暂无图片
暂无图片
暂无图片
暂无图片
暂无图片

提升wait_event时间观测--增加wait_event_start

原创 NickYoung 2024-09-11
154

前言

一个朋友做内核优化想去分析新增等待事件的一些性能影响,抓火焰图等方法无法抓取到具体的等待时间。这个时候注意到PG好像确实没有等待事件的等待时间的记录。

等待事件反应的是SQL进程“当前”所处的状态,除过“锁等待”等这样少部分等待事件的等待时间可能会比较久,其余大部分等待事件的“等待”过程是比较短的。对于这些事件我们不会去在意它的等待时间,并不会成为性能瓶颈。因此数据库并没有记录所有等待事件的时间。不过“锁等待”这种等待时间相对较久的事件已经有开始时间的记录了,pg14版本开始pg_locks系统视图中增加了一列waitstart。

那么假如我们就是想了解到任意一个等待事件什么时候开始的,什么时候结束的。就如同之前讲的场景,我们新增了一些等待事件,想了解这些事件正常等待时间,该如何去做呢?

以下纯属胡折腾,基本没有实际生产使用价值。

方案思考

我们通常可以查询pg_stat_activity来获取SQL执行状态信息,包括wait_event,state等。关于时间的有backend_start 进程启动时间,xact_start 事务开始时间,query_start sql开始执行时间,state_change 状态变更时间这四种。

可以照猫画虎,直接剽窃xact_start的处理逻辑来实现wait_event_start。

xact_start 在内核中描述为PgBackendStatus结构体的成员st_xact_start_timestamp。
设置的过程:

StartTransaction/PrepareTransaction/CommitTransaction/AbortTransaction -->pgstat_report_xact_timestamp: beentry->st_xact_start_timestamp={GetCurrentTimestamp || 0}

启动事务或者提交/回滚事务时,会调用pgstat_report_xact_timestamp函数来修改pgstat_report_xact_timestamp。
获取的过程:

pg_stat_get_activity: TimestampTzGetDatum(beentry->st_xact_start_timestamp)

使用pg_stat_activity查询时,直接从beentry->st_xact_start_timestamp获取。
beentry为当前进程对应的PgBackendStatus。

那么可以给PgBackendStatus添加一个成员st_wait_event_start_timestamp,
在pgstat_report_wait_start设置等待事件时同步设置对应的wait_event_start,在pgstat_report_wait_end等待事件结束时重置为0即可。

代码实现

使用版本为:postgresql-16.1
PgBackendStatus新增成员st_wait_event_start_timestamp

typedef struct PgBackendStatus { /* 省略部分代码行 */ /* Times when current backend, transaction, and activity started */ TimestampTz st_proc_start_timestamp; TimestampTz st_xact_start_timestamp; TimestampTz st_activity_start_timestamp; TimestampTz st_state_start_timestamp; /* Add by NickYoung at 2024-07-13 AM */ TimestampTz st_wait_event_start_timestamp; /* End at 2024-07-13 AM */ /* 省略部分代码行 */ }

修改pgstat_report_wait_start函数,设置my_wait_event_info同时设置 beentry->st_wait_event_start_timestamp=GetCurrentTimestamp()

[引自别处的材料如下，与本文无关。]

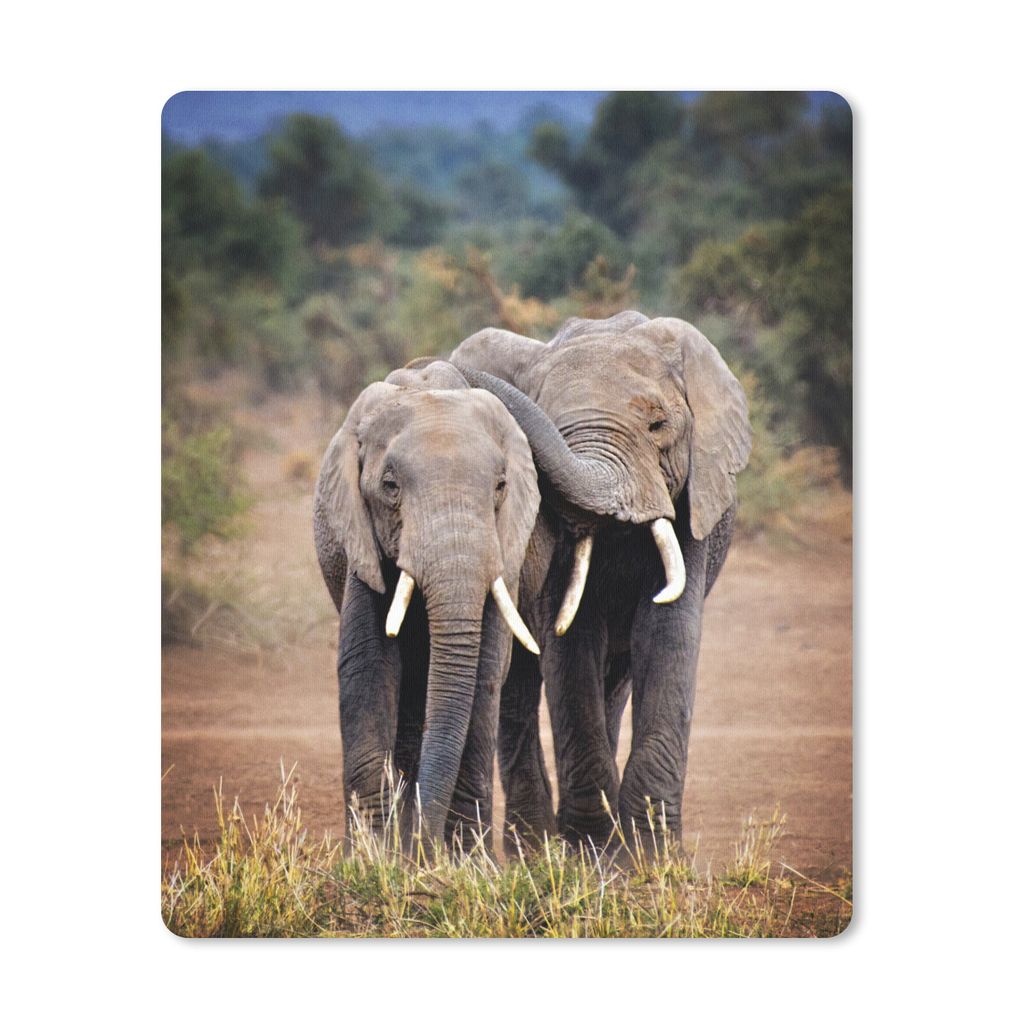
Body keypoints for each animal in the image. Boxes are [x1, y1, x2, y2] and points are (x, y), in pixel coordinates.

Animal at [313, 359, 543, 847]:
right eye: (390, 486)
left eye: (500, 486)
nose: (424, 846)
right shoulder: (362, 541)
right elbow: (368, 664)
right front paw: (372, 856)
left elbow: (484, 672)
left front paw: (464, 859)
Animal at [449, 311, 752, 852]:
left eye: (658, 425)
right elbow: (571, 642)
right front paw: (590, 851)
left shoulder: (692, 500)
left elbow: (668, 634)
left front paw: (650, 855)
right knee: (519, 687)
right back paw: (533, 848)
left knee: (615, 681)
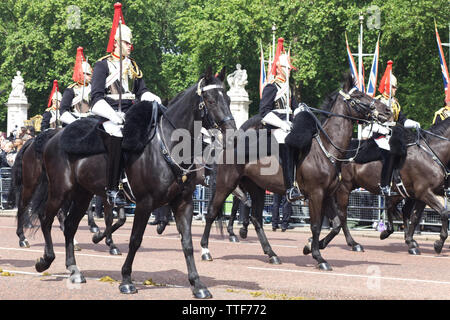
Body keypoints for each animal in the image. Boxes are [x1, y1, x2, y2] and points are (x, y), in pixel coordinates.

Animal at [31, 67, 236, 298]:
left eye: (228, 98)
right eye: (210, 100)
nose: (232, 131)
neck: (167, 145)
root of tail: (53, 138)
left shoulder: (183, 202)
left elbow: (187, 243)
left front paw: (198, 284)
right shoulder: (144, 203)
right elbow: (135, 240)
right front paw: (126, 280)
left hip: (83, 194)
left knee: (70, 225)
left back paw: (74, 270)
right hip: (60, 190)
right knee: (46, 218)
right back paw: (45, 260)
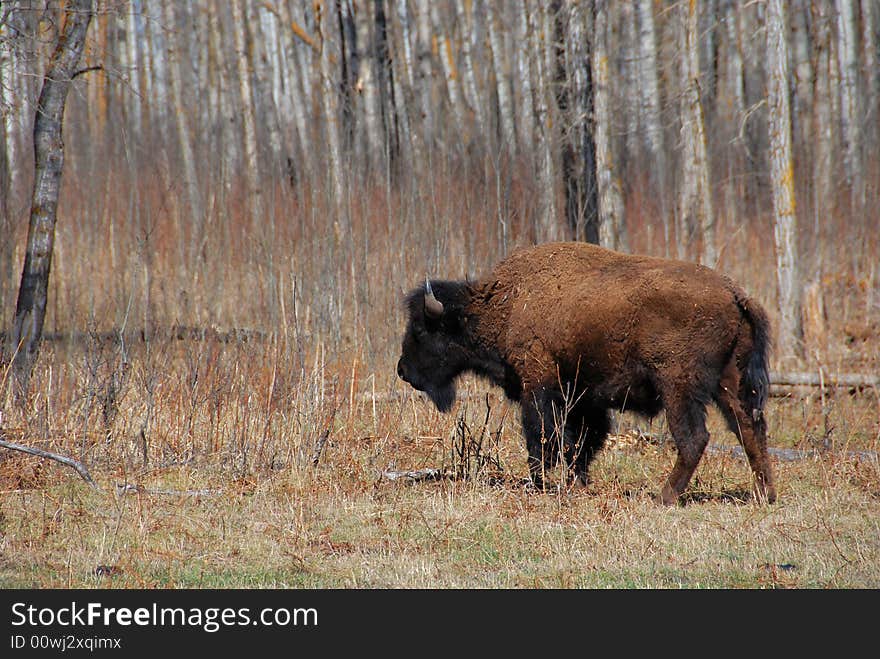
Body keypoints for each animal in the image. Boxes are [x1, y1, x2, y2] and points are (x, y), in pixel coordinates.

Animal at [396, 242, 772, 506]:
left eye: (421, 329)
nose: (402, 370)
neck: (506, 303)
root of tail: (737, 294)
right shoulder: (584, 397)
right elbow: (582, 442)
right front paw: (577, 481)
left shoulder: (540, 382)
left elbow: (543, 434)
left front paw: (541, 481)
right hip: (730, 383)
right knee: (750, 429)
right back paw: (764, 494)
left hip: (678, 387)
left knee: (695, 438)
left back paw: (663, 496)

static inline void pgstat_report_wait_start(uint32 wait_event_info) { /* * Since this is a four-byte field which is always read and written as * four-bytes, updates are atomic. */ *(volatile uint32 *) my_wait_event_info = wait_event_info; /* * Add by NickYoung at 2023-07-13 AM * when call report_wait_start , set wait_event_start to CurrentTimestamp */ volatile PgBackendStatus *beentry = MyBEEntry; TimestampTz wait_start_timestamp = 0; if (!pgstat_track_activities || !beentry) return; /* * Update my status entry, following the protocol of bumping * st_changecount before and after. We use a volatile pointer here to * ensure the compiler doesn't try to get cute. */ PGSTAT_BEGIN_WRITE_ACTIVITY(beentry); wait_start_timestamp = GetCurrentTimestamp(); beentry->st_wait_event_start_timestamp = wait_start_timestamp; PGSTAT_END_WRITE_ACTIVITY(beentry); /* End at 2024-07-13 AM */ }

修改pgstat_report_wait_end函数,在等待事件结束时同步设置
beentry->st_wait_event_start_timestamp=0

static inline void pgstat_report_wait_end(void) { /* see pgstat_report_wait_start() */ *(volatile uint32 *) my_wait_event_info = 0; /* * Add by NickYoung at 2023-07-13 AM * when call report_wait_end , set wait_event_start to 0 */ volatile PgBackendStatus *beentry = MyBEEntry; if (!pgstat_track_activities || !beentry) return; /* * Update my status entry, following the protocol of bumping * st_changecount before and after. We use a volatile pointer here to * ensure the compiler doesn't try to get cute. */ PGSTAT_BEGIN_WRITE_ACTIVITY(beentry); beentry->st_wait_event_start_timestamp = 0; PGSTAT_END_WRITE_ACTIVITY(beentry); /* End at 2024-07-13 AM*/ }

修改pg_stat_get_activity函数,当存在wait_event时获取beentry->st_wait_event_start_timestamp。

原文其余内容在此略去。